### EXERCISE A
Summarize the piece on the Korean auto industry's outlook in three sentences.
### EXERCISE B
Extend the piece on the Korean auto industry's outlook, picking up after its final sentence.
*** PASSAGE
Sept. 29, 2017 - 16:26 By Julie Kim Jackson
The economic outlook of the nation’s auto industry has plunged to its worst level in eight years due to concerns over continued labor strikes and THADD reprisals, according to a report by the Bank of Korea released Friday.

The bank’s data showed that the Business Survey Index for the economic outlook for the automobile industry in the month of October was expected to fall by 13 points compared to the previous month’s 59. The figure marks the lowest outlook level since July 2009.

The BSI is an economic indicator compiled to grasp business conditions for the current month and the outlook for the upcoming month via business surveys. A reading above 100 means that more companies expect business conditions to improve rather than decline.


Seoul and Beijing continue to butt heads over the deployment of the THAAD missile defense system in Korea, leading to China’s blackballing of Korean businesses. Amid continuing political tensions, Hyundai and Kia Motors have seen huge drops in their international vehicle sales.

From January to August, Hyundai’s sales in China fell by 40 percent, while Kia Motors saw its sales numbers drop 53 percent during the same period.

However, despite the slump in the automotive industry’s BSI outlook, the BOK says Korea’s manufacturing industry as a whole still managed to see a BSI spike this month. The survey showed that business sentiment in the industry was at its highest in 18 months on the back of strong performances by the domestic electronics and chemical industries.
******
*** DATA EXCERPTS
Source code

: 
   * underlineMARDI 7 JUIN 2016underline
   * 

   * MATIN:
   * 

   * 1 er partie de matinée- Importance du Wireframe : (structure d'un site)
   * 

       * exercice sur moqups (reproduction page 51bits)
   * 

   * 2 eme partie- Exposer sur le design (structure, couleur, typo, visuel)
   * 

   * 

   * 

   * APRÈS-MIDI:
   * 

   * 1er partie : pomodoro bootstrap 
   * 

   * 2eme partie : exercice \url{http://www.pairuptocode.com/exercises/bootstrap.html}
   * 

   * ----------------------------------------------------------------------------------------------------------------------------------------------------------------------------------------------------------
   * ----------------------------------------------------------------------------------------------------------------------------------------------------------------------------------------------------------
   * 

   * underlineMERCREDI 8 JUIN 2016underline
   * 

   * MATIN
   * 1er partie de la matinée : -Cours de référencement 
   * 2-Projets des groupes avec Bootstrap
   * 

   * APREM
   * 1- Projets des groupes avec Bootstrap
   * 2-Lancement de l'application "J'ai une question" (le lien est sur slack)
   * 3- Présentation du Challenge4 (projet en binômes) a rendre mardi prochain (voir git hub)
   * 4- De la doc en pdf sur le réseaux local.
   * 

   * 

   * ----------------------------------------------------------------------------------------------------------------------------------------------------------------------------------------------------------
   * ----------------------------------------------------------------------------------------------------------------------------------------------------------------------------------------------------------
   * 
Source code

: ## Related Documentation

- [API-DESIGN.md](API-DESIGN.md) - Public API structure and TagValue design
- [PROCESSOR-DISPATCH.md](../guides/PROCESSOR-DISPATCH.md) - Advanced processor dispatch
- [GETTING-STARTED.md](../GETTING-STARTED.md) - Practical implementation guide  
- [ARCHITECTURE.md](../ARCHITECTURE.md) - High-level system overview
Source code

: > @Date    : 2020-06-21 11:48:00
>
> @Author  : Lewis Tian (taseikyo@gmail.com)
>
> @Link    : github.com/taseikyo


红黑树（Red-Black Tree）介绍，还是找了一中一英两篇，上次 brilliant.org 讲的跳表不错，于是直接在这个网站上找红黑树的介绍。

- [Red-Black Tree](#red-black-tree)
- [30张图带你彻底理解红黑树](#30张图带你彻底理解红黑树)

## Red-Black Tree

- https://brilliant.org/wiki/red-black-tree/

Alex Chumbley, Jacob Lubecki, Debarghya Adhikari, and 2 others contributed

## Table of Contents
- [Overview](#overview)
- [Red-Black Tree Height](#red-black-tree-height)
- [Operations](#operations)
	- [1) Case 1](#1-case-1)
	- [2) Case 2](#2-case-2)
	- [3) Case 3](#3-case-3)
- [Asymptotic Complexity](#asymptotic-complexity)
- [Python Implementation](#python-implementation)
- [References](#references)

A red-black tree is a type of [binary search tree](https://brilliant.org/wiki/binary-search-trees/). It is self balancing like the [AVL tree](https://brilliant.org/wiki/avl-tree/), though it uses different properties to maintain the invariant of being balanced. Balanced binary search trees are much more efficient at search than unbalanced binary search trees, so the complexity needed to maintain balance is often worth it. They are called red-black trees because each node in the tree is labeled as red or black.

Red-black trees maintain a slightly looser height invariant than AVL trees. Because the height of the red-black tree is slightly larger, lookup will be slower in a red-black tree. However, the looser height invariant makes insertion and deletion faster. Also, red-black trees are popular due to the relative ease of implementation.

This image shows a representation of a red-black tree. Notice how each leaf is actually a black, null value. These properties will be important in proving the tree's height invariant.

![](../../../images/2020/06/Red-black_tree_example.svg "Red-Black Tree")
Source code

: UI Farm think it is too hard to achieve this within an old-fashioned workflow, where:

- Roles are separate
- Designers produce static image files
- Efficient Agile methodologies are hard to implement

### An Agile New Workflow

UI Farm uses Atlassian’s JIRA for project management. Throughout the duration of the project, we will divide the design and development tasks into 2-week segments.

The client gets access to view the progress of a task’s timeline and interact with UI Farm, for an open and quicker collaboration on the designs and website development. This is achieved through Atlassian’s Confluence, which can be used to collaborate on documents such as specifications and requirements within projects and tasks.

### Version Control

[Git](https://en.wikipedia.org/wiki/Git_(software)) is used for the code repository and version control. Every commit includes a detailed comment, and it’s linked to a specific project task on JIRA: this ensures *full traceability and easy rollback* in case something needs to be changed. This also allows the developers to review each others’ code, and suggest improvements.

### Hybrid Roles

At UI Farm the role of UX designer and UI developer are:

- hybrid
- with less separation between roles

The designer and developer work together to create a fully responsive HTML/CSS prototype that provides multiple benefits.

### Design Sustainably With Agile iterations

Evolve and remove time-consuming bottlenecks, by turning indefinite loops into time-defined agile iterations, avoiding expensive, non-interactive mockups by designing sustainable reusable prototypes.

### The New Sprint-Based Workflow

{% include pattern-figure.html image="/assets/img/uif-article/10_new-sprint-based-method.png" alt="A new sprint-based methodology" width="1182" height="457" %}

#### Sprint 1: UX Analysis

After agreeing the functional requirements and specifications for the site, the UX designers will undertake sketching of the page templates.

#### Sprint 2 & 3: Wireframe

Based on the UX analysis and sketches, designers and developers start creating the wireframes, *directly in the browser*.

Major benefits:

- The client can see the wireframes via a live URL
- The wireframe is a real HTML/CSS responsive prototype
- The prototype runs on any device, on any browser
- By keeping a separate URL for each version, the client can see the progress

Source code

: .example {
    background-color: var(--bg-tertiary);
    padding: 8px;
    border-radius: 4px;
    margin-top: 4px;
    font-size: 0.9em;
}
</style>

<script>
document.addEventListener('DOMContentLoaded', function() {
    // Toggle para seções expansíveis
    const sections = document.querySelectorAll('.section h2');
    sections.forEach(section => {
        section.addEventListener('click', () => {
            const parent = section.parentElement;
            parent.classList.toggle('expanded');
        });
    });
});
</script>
******
### EXPECTED OUTPUT A
A Bank of Korea report released Friday showed the auto industry's Business Survey Index outlook for October falling 13 points from the previous month's 59, its lowest level since July 2009, amid concerns over continued labor strikes and THAAD reprisals. Tensions between Seoul and Beijing over the THAAD deployment have led China to blackball Korean businesses, and from January to August, Hyundai's sales in China fell 40 percent while Kia Motors' dropped 53 percent. Despite the auto slump, the manufacturing industry as a whole saw its business sentiment reach an 18-month high this month on strong performances by the domestic electronics and chemical industries.

### EXPECTED OUTPUT B
According to the BOK, only the electronics and chemistry sectors exceeded a BSI of 100.

The business index for electronics exports was 107 this month, eight points higher than last month, and the highest level in seven years since July 2010. The BOK attributes the boom in electronics to increasing demands in the semiconductor industry as well as the launch of new smartphones.

The local chemical industry hit a BSI of 102, marking a 12-point jump on the back rising oil prices. The index is the highest rise since January 2013.

As for the BSI of large versus small companies, large company indexes hit 88 points, a six-point jump compared to the previous month. Small businesses, on the other hand, saw its BSI at 74, representing only a one point increase.